From: Thomas 'PointedEars' Lahn on
johncoltrane wrote:

> [Thomas 'PointedEars' Lahn wrote:]
>> [johncoltrane wrote:]
>>> AFAIK JavaScript is supposed to be UTF-8 compatible.
>>
>> You know nonsense; partially because you don't know what JavaScript is,
>> partially because you don't know what UTF-8 is.
>>
>> ,-[ECMAScript Language Specification, Edition 5 Final Draft]
>> |
>> | A conforming implementation of this International standard shall
>> | interpret characters in conformance with the Unicode Standard, Version
>> | 3.0 or later and ISO/IEC 10646-1 with either UCS-2 or UTF-16 as the
>> | adopted encoding form, implementation level 3. If the adopted ISO/IEC
>> | 10646-1 subset is not otherwise specified, it is presumed to be the BMP
>> | subset, collection 300. If the adopted encoding form is not otherwise
>> | specified, it presumed to be the UTF-16 encoding form.
>>
>> The key phrase here being "If the adopted encoding form is not otherwise
>> specified". See below.
>>
>>> You can even use japanese hiragana as variable names.
>>
>> That is a subset of a character set (Unicode), not an encoding (UTF-8).
>> Learn to understand the difference.
>
> I know the difference. It was an example : variable names in non-ascii
> characters do work in... that mostly browser centric scripting language.

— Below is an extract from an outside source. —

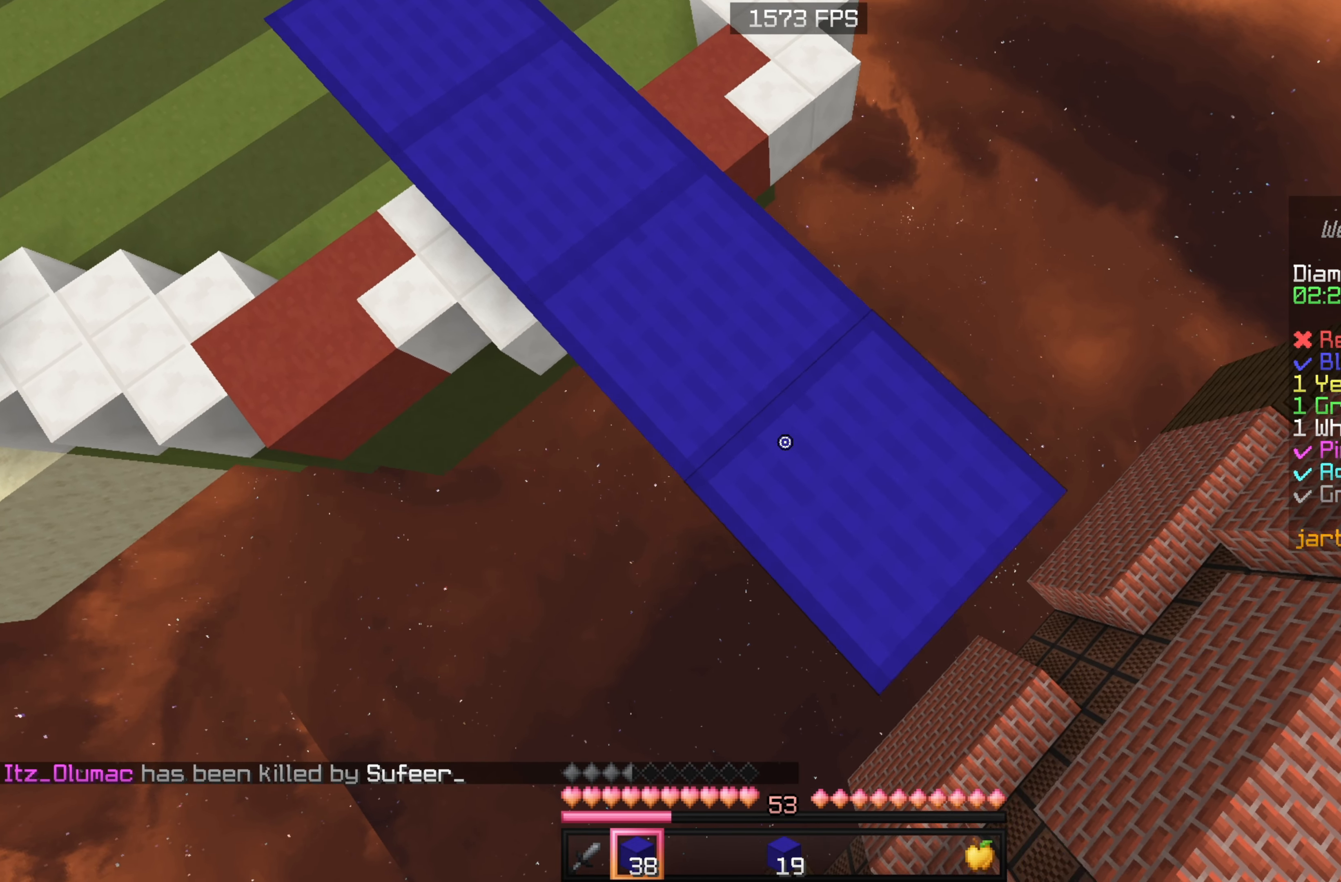
{"keys": ["d", "s", "sneak"], "mouse": ["right"], "events": [[83, "sneak", "up"], [100, "mouse_right", "up"], [183, "sneak", "down"], [433, "mouse_right", "down"]]}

But you were not talking about characters, you were referring to a character
encoding. You were also talking about JavaScript in an unspecific way.
That makes your assumption questionable, if not wrong.

> Think of it as a preemptive illustration of your rebuttal.

You're funny.

>>> I just ran a few quick tests in Firefox with the factory default charset
>>
>> Nonsense. Obviously you don't know what "charset" means to begin with.
>>
>>> (iso-8859-1).
>>
>> That is a character encoding, and its being the *HTTP default* in reality
>> is heavily overrated. And there is *no* default value for the `charset'
>> attribute specified in HTML.
>
> Well, what I know is that when talking about HTML, the difference
> between "character set" and "encoding" is practically non-existent,
> both words being used (wrongly, I give you that) interchangeably.

Nonsense. The HTML Document Character Set is clearly specified and
implemented to be UCS (ISO/IEC 10646-1:1993, which is is character-by-
character equivalent to Unicode 3.0).

The HTML encoding is ... there is *no* default character encoding, which is
the reason why the encoding should be declared for an interoperable HTML
document. (See below for why even US-ASCII should be declared.)

I gave you the reference already. Go read it.

> Also I was referring to the default settings of Firefox, here.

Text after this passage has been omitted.